Yo me consideraba afortunado allí, desde la tribuna del viejo mostrador de regusto rancio a Pumarejo, observando a mi amigo y al tabernero, tanto al de dentro, como al de fuera, como tomaban el pulso a esta ciudad de la mejor manera que se puede tomar en esta ciudad, con buen humor. Noté, mientras contaba cualquier cosa, la importancia de esa cornada en unos ojos que quizás, ya no volverían a ver esa plaza, ni esos adoquines macarenos, ni esas gestas que vendrán desde el Villamarín. Esos ojos no eran aquellos que llevaban la olla de caracoles desde su taberna a la Velá de su cofradía, en la carpa que se instalaba en la parte trasera de su Santa Catalina.

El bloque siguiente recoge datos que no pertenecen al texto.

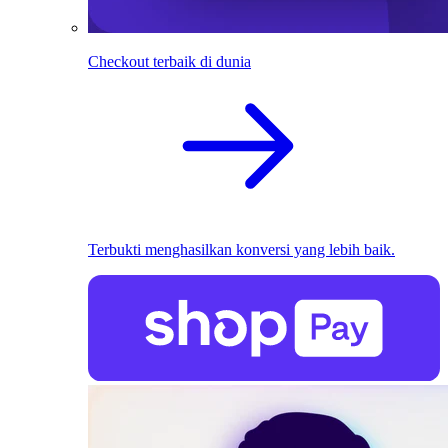
Checkout terbaik di dunia
Terbukti menghasilkan konversi yang lebih baik.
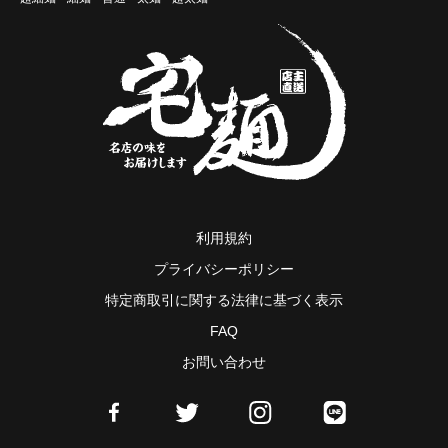
利用規約
プライバシーポリシー
特定商取引に関する法律に基づく表示
FAQ
お問い合わせ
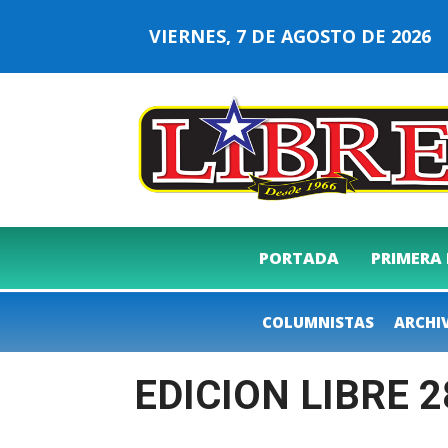
VIERNES, 7 DE AGOSTO DE 202
PORTADA
PRIMERA
COLUMNISTAS
ARCHI
EDICION LIBRE 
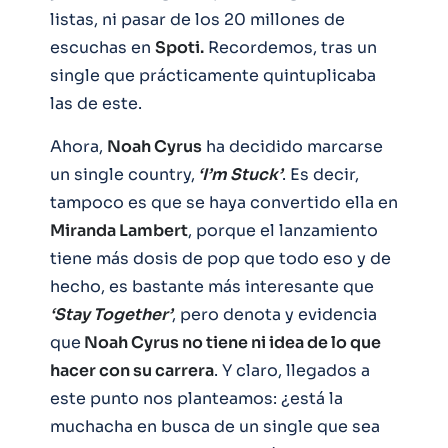
listas, ni pasar de los 20 millones de
escuchas en
Spoti.
Recordemos, tras un
single que prácticamente quintuplicaba
las de este.
Ahora,
Noah Cyrus
ha decidido marcarse
un single country,
‘I’m Stuck’
. Es decir,
tampoco es que se haya convertido ella en
Miranda Lambert
, porque el lanzamiento
tiene más dosis de pop que todo eso y de
hecho, es bastante más interesante que
‘Stay Together’
, pero denota y evidencia
que
Noah Cyrus no tiene ni idea de lo que
hacer con su carrera
. Y claro, llegados a
este punto nos planteamos: ¿está la
muchacha en busca de un single que sea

Nadie le cantó una saeta al armazón del paso de cristo de la Exaltación al pasar por la Plaza Rialto, salvo él, en una de esas mañanas de mudá soleadas de ambiente cofrade, Tremendo y Rinconcillo, aunque él no cantaba saetas, ya lo decía Gandía. Desde ese día supe que era único, porque esas cosas no suelen ocurrir a menudo. En una taberna de Santa Catalina ocurrían esas genialidades que desde hoy, se han quedado sin quitapesares para siempre.